# Look Wheels...?



## maximum7 (Apr 24, 2008)

Ran across these on the " 'bay"..

Anyone know what the scoop is about these..?
http://cgi.ebay.com/LOOK-CW-3-8-Car...ryZ58099QQssPageNameZWDVWQQrdZ1QQcmdZViewItem


----------



## audiojan (Jul 24, 2006)

They rebranded. If I remember correctly, they bought the rims from Zipp. Hubs could've been White Industries (but I'm not certain about this).

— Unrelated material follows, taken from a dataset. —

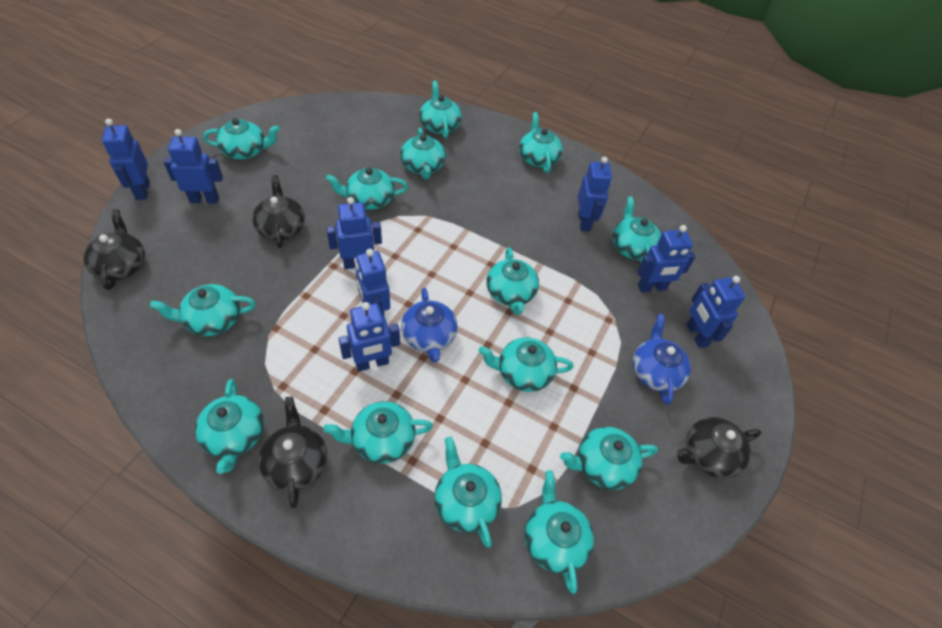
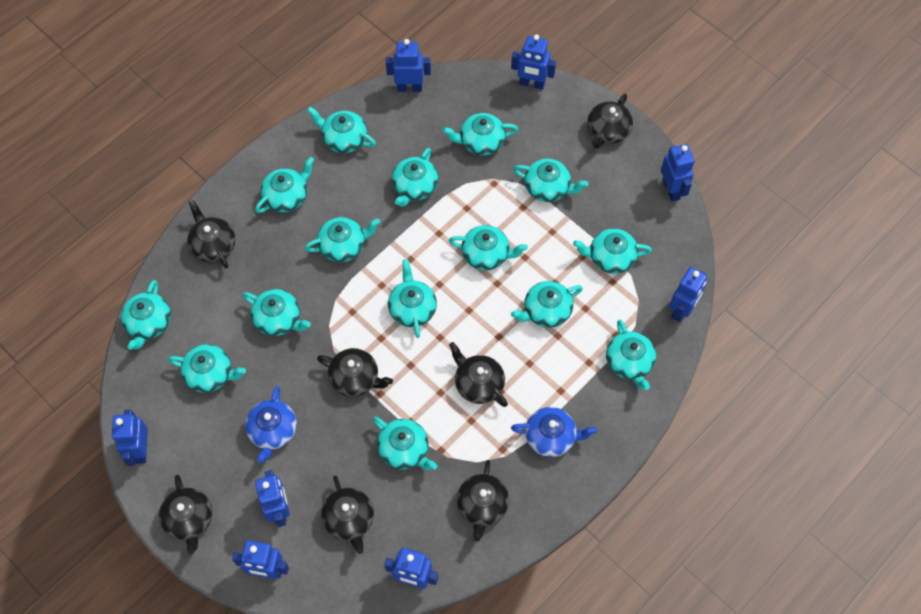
black teapot: 4 -> 7
turquoise teapot: 14 -> 15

Anyway... Look had nothing else to do with these than slap on a sticker


----------



## HammerTime-TheOriginal (Mar 29, 2006)

Read this thread for warning from Look about counterfeit Look wheels. http://forums.roadbikereview.com/showthread.php?t=94105


----------



## rward325 (Sep 22, 2008)

Only problem I see is that Look does not manufacture anything in Asia. They were going to build the 566 there but even changed that to their plant in Tunisia that is owned by Look. I would stay away from them personally.


----------



## maximum7 (Apr 24, 2008)

Wasn't goign to buy, just looking for info. I've not seen wheels on Looks website and I wondered how these came about. 
It's too bad they aren't legit as they are pretty cool, imho.


----------